6100 sayılı Kanunu'nun 167 inci maddesi, 323 üncü maddesi, 326 ıncı maddesi, 369 uncu maddesinin birinci fıkrası, 370 inci maddesi ve 371 inci maddesi. 4721 sayılı Kanun'un 4 üncü maddesi, 6 ncı maddesi, 166 ncı maddesinin birinci ve ikinci fıkrası, 169 uncu maddesi, 174 üncü maddesinin birinci ve ikinci fıkrası, 175 inci maddesi. 6098 sayılı Türk Borçlar Kanunu'nun (6098 sayılı Kanun) 50 inci maddesi, 51 inci maddesi,

3.Değerlendirme

1.Bölge adliye mahkemelerinin nihai kararlarının bozulması 6100 sayılı Kanun'un 371 inci maddesinde yer alan sebeplerden birinin varlığı hâlinde mümkündür.

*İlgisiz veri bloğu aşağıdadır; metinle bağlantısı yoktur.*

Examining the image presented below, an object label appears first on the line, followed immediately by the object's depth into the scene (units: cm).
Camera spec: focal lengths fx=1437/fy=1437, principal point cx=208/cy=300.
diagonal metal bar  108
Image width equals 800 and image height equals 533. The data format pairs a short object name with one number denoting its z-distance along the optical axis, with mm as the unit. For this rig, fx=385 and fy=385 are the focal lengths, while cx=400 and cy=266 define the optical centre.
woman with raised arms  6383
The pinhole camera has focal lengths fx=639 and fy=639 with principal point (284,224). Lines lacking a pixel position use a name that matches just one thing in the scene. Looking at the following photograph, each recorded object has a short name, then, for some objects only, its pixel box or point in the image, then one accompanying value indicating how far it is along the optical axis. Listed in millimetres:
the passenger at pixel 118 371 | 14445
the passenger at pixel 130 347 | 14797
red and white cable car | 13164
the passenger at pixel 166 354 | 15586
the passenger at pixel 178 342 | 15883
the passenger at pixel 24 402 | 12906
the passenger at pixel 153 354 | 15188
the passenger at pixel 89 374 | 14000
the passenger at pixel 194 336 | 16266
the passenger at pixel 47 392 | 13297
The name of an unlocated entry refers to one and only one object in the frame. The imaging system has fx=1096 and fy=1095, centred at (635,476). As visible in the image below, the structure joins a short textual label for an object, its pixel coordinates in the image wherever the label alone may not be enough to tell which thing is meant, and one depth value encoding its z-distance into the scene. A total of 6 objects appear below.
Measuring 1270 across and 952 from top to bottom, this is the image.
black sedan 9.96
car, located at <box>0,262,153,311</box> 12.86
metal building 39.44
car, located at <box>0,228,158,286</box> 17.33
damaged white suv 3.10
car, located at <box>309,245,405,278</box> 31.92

2. Temyizen incelenen karar, tarafların karşılıklı iddia ve savunmalarına, dayandıkları belgelere, uyuşmazlığa uygulanması gereken hukuk kuralları ile hukuki ilişkinin nitelendirilmesine, dava şartlarına, yargılama ve ispat kuralları ile kararda belirtilen gerekçelere, delillerin takdirinde hata görülmemesine ve özellikle İlk Derece Mahkemesince kadına yüklenen ortak çocuklara fiziksel şiddet uyguladığı vakıasının ispatlanamadığı ve kadına kusur olarak yüklenemeyeceği, yine de mahkemece kabul edilen ve gerçekleşen diğer kusurlu davranışları dikkate alındığında, boşanmaya sebebiyet veren olaylarda erkeğin kadına nazaran daha ağır kusurlu olduğunun anlaşılmasına göre davalı-karşı davacı erkek vekilinin tüm, davacı-karşı davalı kadın vekilinin ise aşağıdaki paragrafların kapsamı dışındaki temyiz itirazları yerinde görülmemiştir.

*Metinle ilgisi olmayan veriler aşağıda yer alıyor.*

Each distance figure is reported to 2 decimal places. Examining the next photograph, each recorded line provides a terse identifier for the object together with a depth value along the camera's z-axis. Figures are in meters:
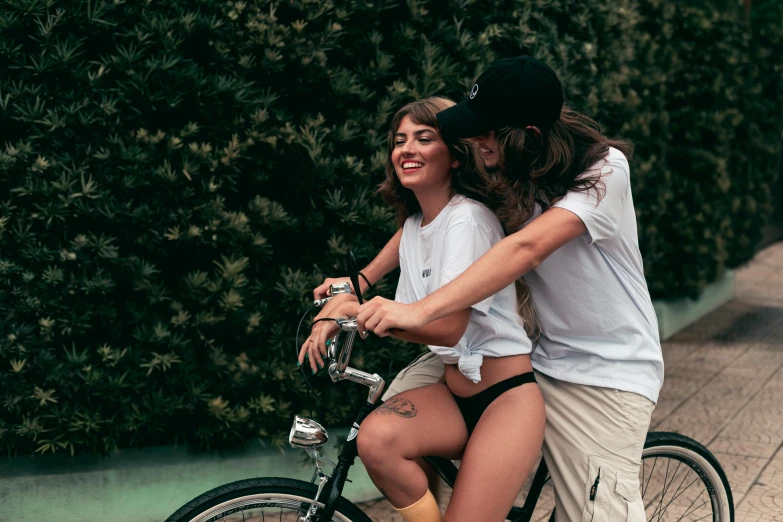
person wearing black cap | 2.55
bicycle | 2.53
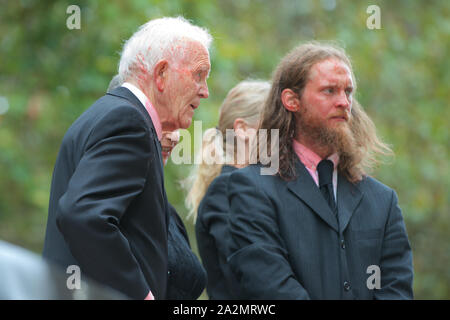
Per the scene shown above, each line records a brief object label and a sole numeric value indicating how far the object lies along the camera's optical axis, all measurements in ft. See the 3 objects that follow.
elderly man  17.19
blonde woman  26.27
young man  21.39
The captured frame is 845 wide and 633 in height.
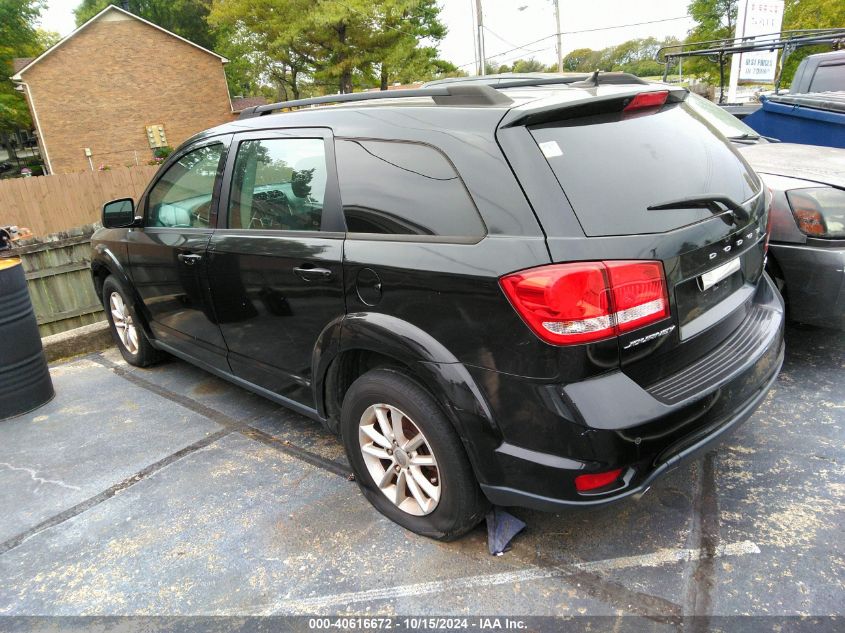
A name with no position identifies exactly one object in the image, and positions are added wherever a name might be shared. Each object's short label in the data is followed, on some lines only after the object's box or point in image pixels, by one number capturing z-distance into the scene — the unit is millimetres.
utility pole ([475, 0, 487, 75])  27578
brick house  28484
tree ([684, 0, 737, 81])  28141
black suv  1919
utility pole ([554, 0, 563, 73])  31734
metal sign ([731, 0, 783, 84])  13312
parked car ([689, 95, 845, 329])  3369
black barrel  3992
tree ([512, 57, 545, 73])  55291
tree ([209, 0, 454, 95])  27312
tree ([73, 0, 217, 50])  49094
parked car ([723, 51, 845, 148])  5855
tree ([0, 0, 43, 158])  34969
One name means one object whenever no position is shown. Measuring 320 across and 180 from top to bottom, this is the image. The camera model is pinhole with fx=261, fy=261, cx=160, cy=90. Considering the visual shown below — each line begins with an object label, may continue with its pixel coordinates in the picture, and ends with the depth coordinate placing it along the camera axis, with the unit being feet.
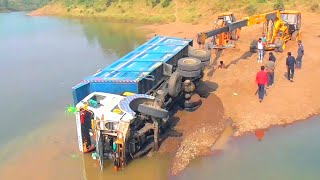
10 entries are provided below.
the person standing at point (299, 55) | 40.42
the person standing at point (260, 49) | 43.12
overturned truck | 23.93
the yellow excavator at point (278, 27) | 44.54
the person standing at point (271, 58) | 38.53
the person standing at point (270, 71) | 36.24
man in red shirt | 32.12
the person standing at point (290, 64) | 36.57
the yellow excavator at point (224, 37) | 49.68
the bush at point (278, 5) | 76.59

3.Tarafların gerçekleşen sosyal ve ekonomik durumlarına, nafakanın niteliğine, günün ekonomik koşullarına göre, kadın yararına takdir edilen yoksulluk nafakası azdır. Mahkemece 4721 sayılı Kanun'un "hakkaniyet ilkesi" ile ilgili 4 üncü maddesi de dikkate alınarak 4721 sayılı Kanun'un 175 inci maddesi uyarınca daha uygun miktarda yoksulluk nafakasına hükmedilmesi gerekir. Bu yön gözetilmeden yazılı şekilde hüküm kurulması usul ve kanuna aykırı olup bozmayı gerektirmiştir.

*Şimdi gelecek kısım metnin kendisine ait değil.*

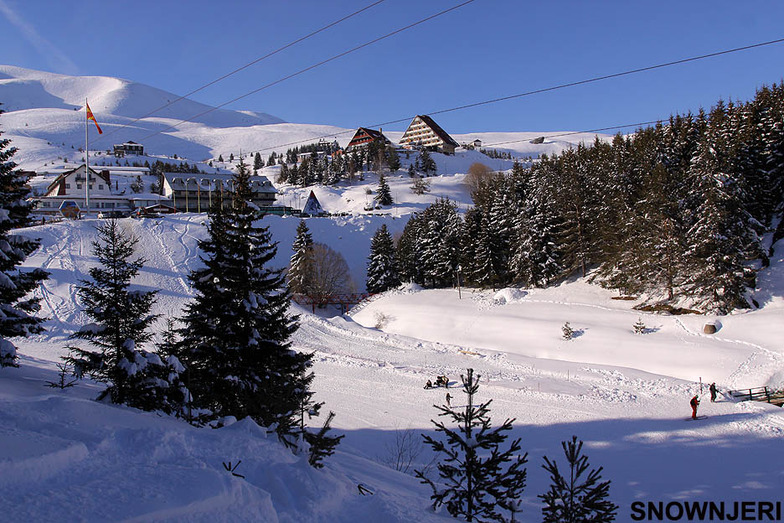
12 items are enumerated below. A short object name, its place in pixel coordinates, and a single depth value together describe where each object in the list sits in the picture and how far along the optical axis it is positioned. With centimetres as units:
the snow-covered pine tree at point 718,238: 2608
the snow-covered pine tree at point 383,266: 5003
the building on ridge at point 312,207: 8225
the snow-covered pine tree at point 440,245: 4550
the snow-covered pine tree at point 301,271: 4534
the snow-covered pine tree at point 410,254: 4950
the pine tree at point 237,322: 1220
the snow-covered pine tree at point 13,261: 993
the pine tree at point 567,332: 2872
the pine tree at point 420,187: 9594
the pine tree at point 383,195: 8649
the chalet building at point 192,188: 7719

4.Tarafların tespit edilen ekonomik ve sosyal durumlarına, boşanmaya yol açan olaylardaki kusur derecelerine, paranın alım gücüne, ihlal edilen mevcut ve beklenen menfaatlerin kapsamına nazaran, kadın yararına hükmolunan maddî ve manevî tazminatlar azdır. 4721 sayılı Kanun'un 4 üncü maddesindeki hakkaniyet ilkesi ile 6098 sayılı Kanun'un 50 nci ve 51 inci maddesi hükümleri nazara alınarak, 4721 sayılı Kanun'un 174 üncü maddesinin birinci ve ikinci fıkrası uyarınca daha uygun miktarda maddî ve manevî tazminat takdiri gerekirken yazılı şekilde hüküm kurulması doğru görülmemiş bozmayı gerektirmiştir.

VI. KARAR

Açıklanan sebeplerle;

1.Temyiz olunan Bölge Adliye Mahkemesi kararının yukarıda (3) ve (4) numaralı paragraflarda belirtildiği üzere kadın yararına hükmedilen tazminatların ve yoksulluk nafakasının miktarları yönünden kadın yararına BOZULMASINA,

2.Yukarıda (2) numaralı paragrafta belirtildiği üzere erkek vekilinin tüm, kadın vekilinin ise sair temyiz tirazlarının reddi ile Bölge Adliye Mahkemesi kararının bozma kapsamı dışında kalan temyize konu diğer bölümlerinin ise 6100 sayılı Kanun'un 370 inci maddesinin birinci fıkrası uyarınca ONANMASINA,

Duruşma için takdir olunan 8.400,00 TL. vekâlet ücretinin Hakan'dan alınıp ...'ye verilmesine,

Aşağıda yazılı temyiz giderinin temyiz eden Hakan'a yükletilmesine,

Peşin harcın istek halinde yatıran ...'ye iadesine,

Dosyanın ilgili Bölge Adliye Mahkemesine gönderilmesine,

22.02.2023 tarihinde oy birliğiyle karar verildi.